Out of the smoke came crashing a running metal form, vibrating a mental warning. It was 33F-65.
“The ground drops away behind us to a broad pit of flaming lava!”
The professor and many of the Zoromes had expected something like this. They were upon the brink of eternity, for 33F-65 had returned quickly.
“We must retreat no further,” 6W-438 warned. “We must charge them and face out the issue.”
“It is the only thing left to do,” said the professor. “Let us form a compact wedge and drive at them.”
With orderly haste, the machine men massed themselves and, gathering speed, rammed the very midst of the living wall.

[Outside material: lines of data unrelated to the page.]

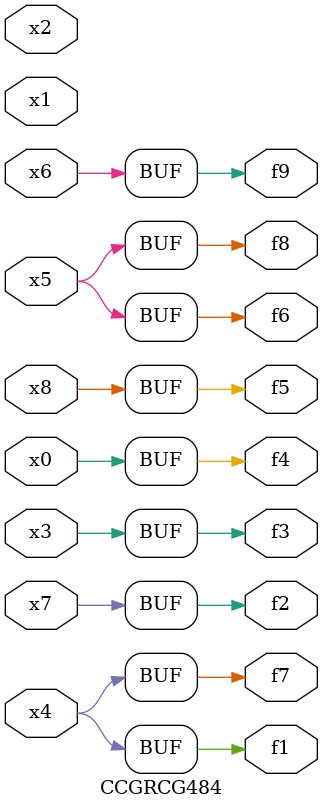
<source format=v>
module CCGRCG484(
	input x0, x1, x2, x3, x4, x5, x6, x7, x8,
	output f1, f2, f3, f4, f5, f6, f7, f8, f9
);
	assign f1 = x4;
	assign f2 = x7;
	assign f3 = x3;
	assign f4 = x0;
	assign f5 = x8;
	assign f6 = x5;
	assign f7 = x4;
	assign f8 = x5;
	assign f9 = x6;
endmodule

</source>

Those of the fire-dwellers having the misfortune to be in the way were crushed between the hurtling metal bodies and their companions behind. In the rear of the flying wedge, 41C-98, feeling the force of their momentum checked and spent, hurled himself above his companions and upon the fire-dwellers. Viciously, he flailed with metal tentacles, thoughtfully regretful that these things possessed no necks to choke and strangle. Strong arms reached up and seized him. These in turn he entwined with his tentacles, and a locked struggle ensued. Those creatures behind the main, forward wall pressed forward, felling the struggling antagonists and marching over them irresistibly, driving back the remainder of the machine men in the direction of the flaming pit. Had darkness reigned, this pit might have betrayed its existence by an aura of greater brilliance, but now a murky dawn had succeeded the darkness.